Select a node to open the sidebar and scroll to the Human-in-the-Loop section.

Gate Message

The message shown to the operator in the approval banner in the dashboard.

Review preprocessing output before training begins.
Check preprocessing_report.txt in the workspace files panel.

Leave blank to skip — no gate is injected for that job.

Gate Timeout (seconds)

Maximum time to wait for a human response before the gate automatically fails. Default: 172800 (48 hours).

172800   →  48 hours  (default — gives operator time to respond)
3600     →  1 hour
300      →  5 minutes (tight deadline, useful for testing)

If the timeout expires without a decision, the gate job fails and downstream jobs do not run.


What gets injected

Given this canvas:

preprocess  →  train  →  evaluate

With a gate configured on preprocess, the deployed DAG becomes:

preprocess  →  hitl-gate-preprocess  →  train  →  evaluate

The gate job runs hitl_gate.py with the gate ID, timeout, and message as arguments. It is a standard Titan job — visible in the visualizer with its own log stream.


HITL node badge

Nodes with a gate configured show a yellow HITL badge in the constructor canvas. This is a reminder that approval will be required at runtime — no action needed in the constructor itself.


Approving and rejecting

See HITL Approval in the Visualizer for the runtime workflow.

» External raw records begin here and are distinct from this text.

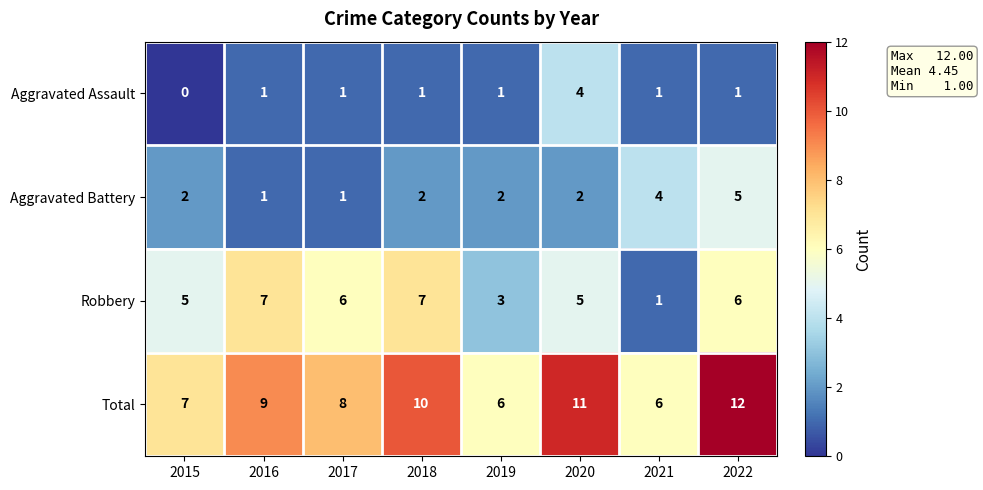

Rank the series by their maximum value, from highest to lowest.

Total, Robbery, Aggravated Battery, Aggravated Assault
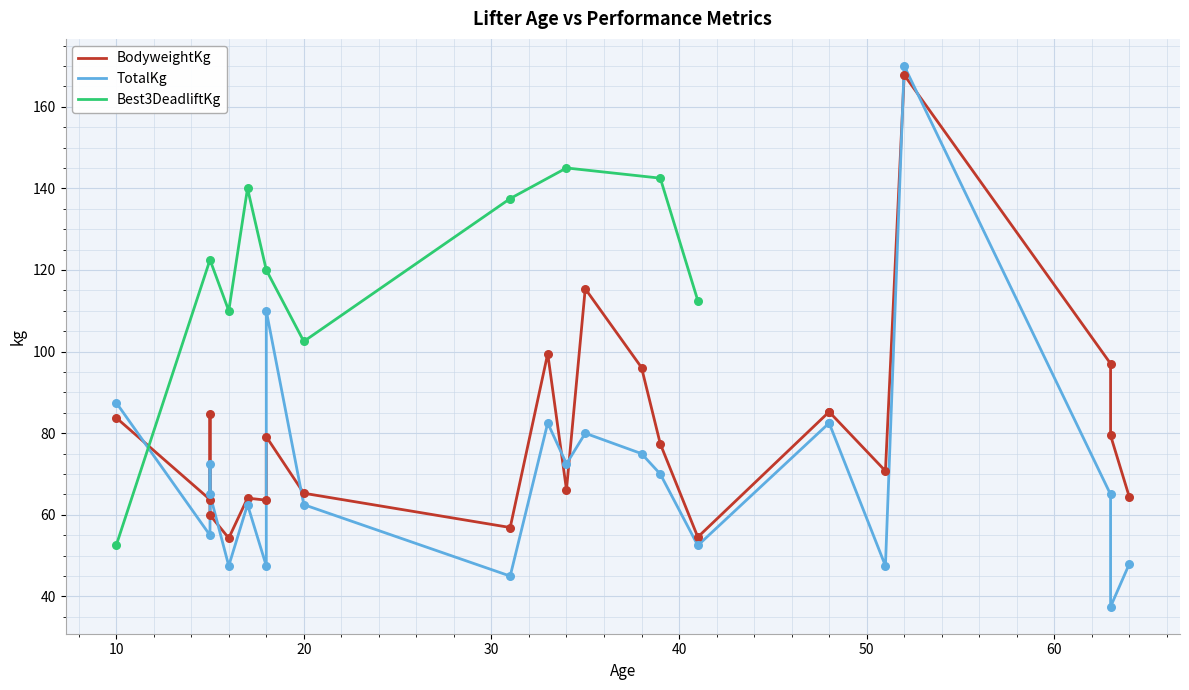

At which label is Best3DeadliftKg closest to 98?

20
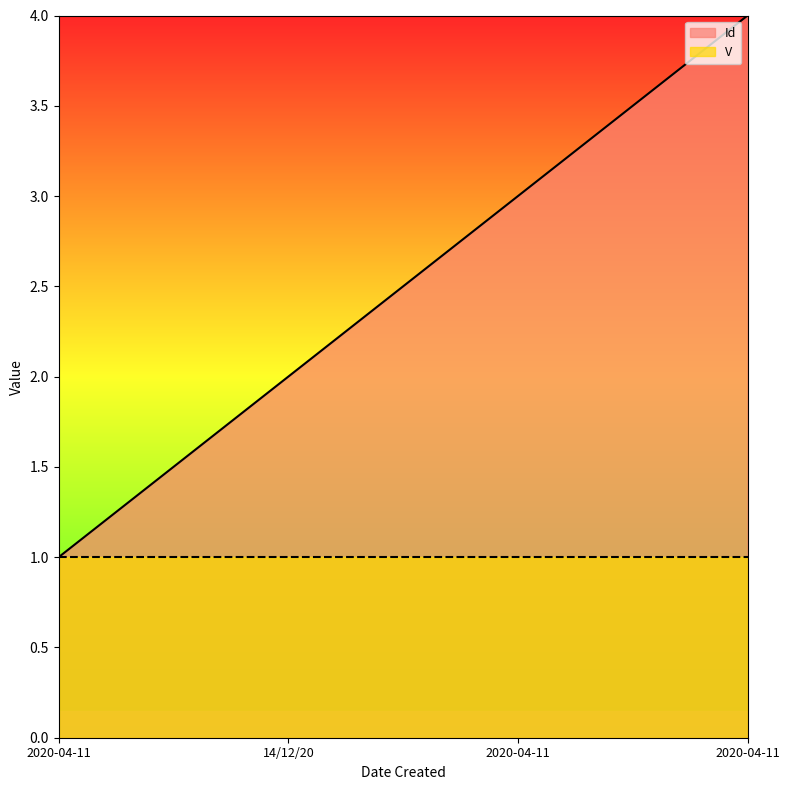

Is it true that the value at 2020-04-11 is 2?

False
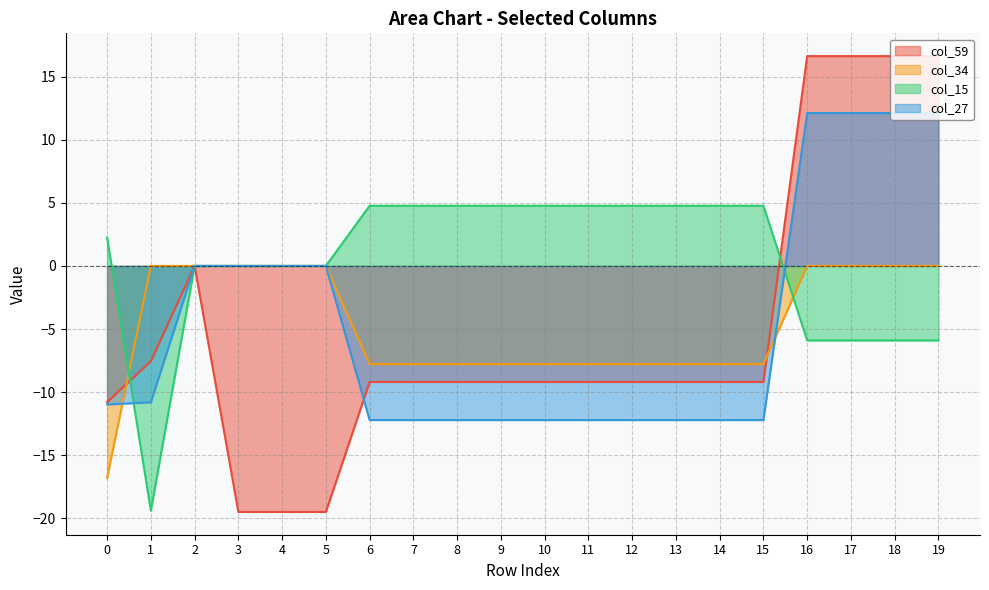

What is the sum of all col_59 values?

-102.2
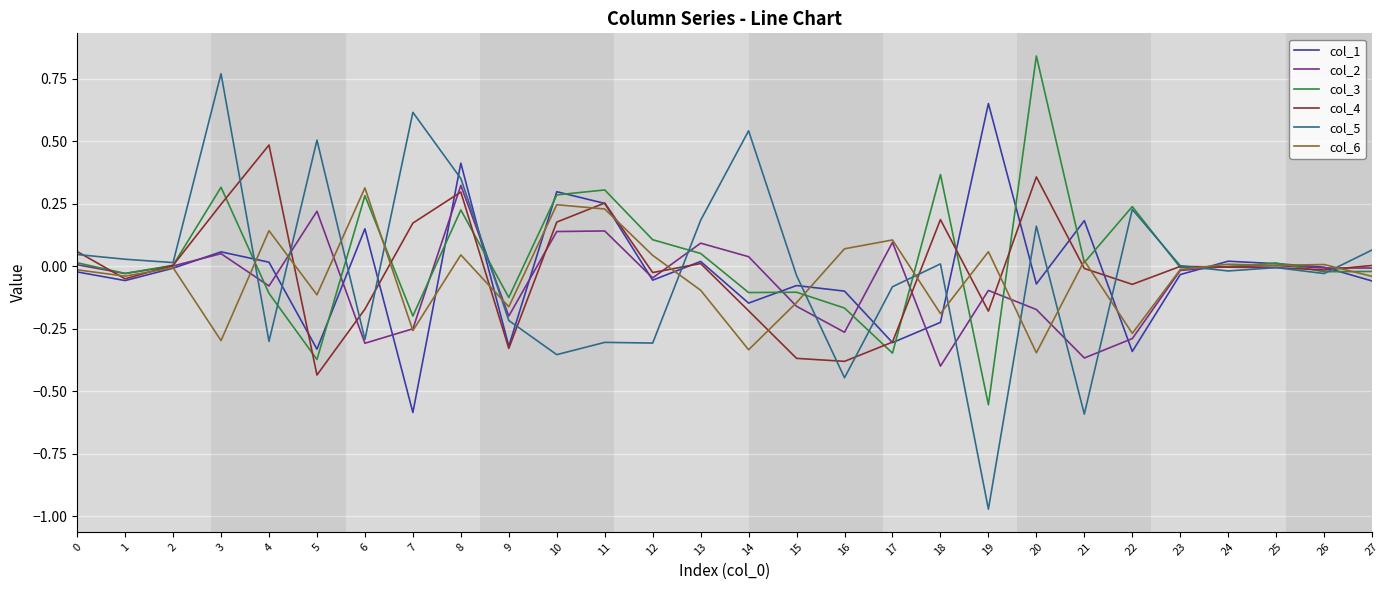

Which series has the widest spread of values?

col_5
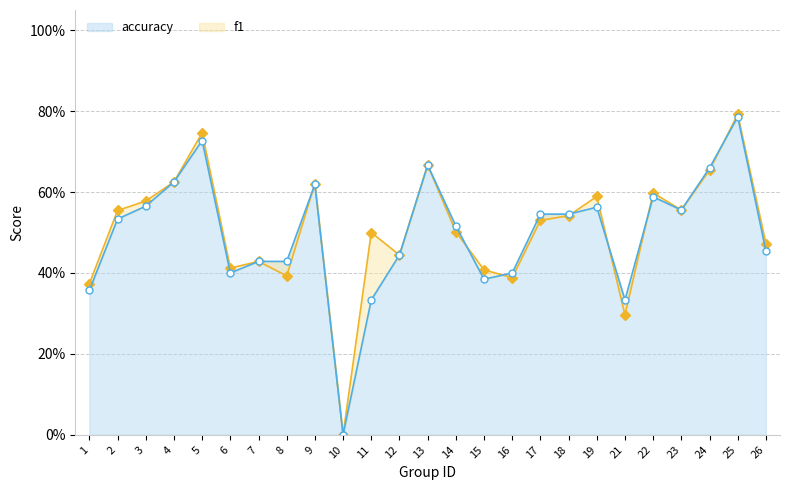

Which series has the largest total across all categories?

f1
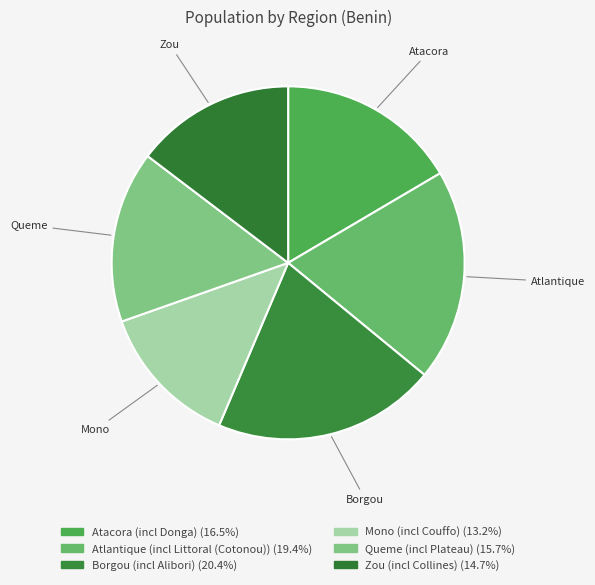

To the nearest percent, what is the difference between the largest and smallest slice percentages?

7%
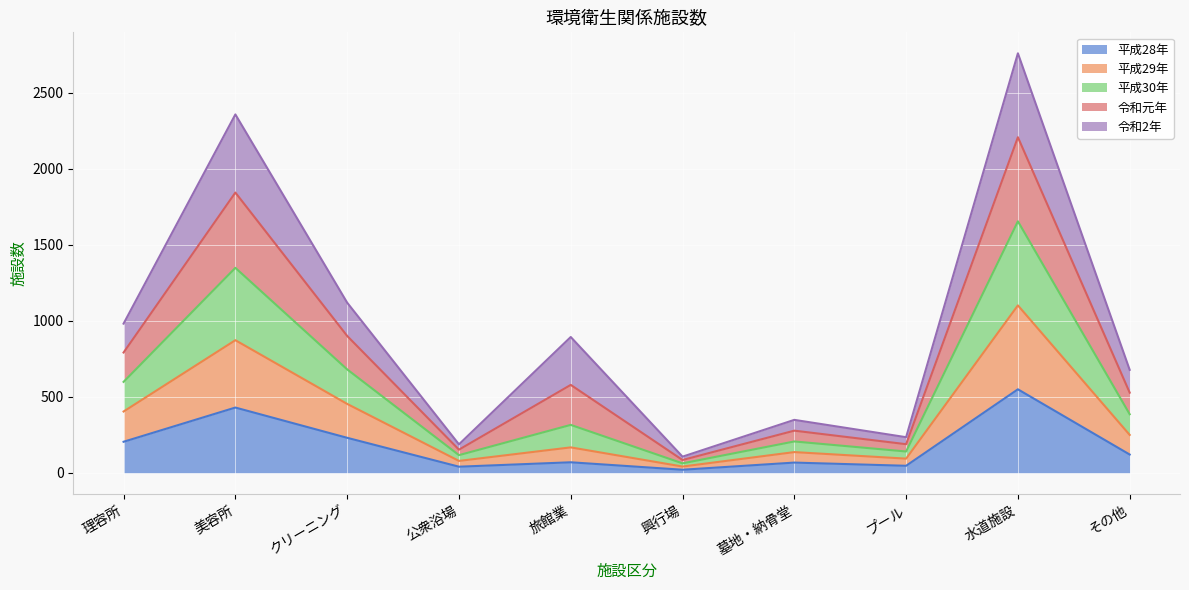

Does the chart display data point markers on the line(s)?

No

Example — ML pipeline with pre-train review

preprocess (HITL: "Review data quality report before training")
hitl-gate-preprocess  [auto-injected]
train (GPU)
evaluate

The operator opens the workspace files panel in the visualizer, downloads preprocessing_report.txt, reviews the data quality stats, then approves or rejects the gate.

jobs:
  - id: "preprocess"
    type: "run"
    file: "preprocess.py"
    hitl_message: "Review data quality report before training begins."
    max_wait_seconds: 300

  - id: "train"
    type: "run"
    file: "train.py"
    requirement: "GPU"
    depends_on: ["preprocess"]
preprocess = TitanJob(
    job_id="preprocess",
    filename="preprocess.py",
    hitl_message="Review data quality report before training begins.",
    max_wait_seconds=300,
)

train = TitanJob(
    job_id="train",
    filename="train.py",
    requirement="GPU",
    parents=["preprocess"],
)

Info

The depends_on / parents for train points to preprocess, not to the gate. The gate wiring is handled server-side at deploy time. Your code stays clean.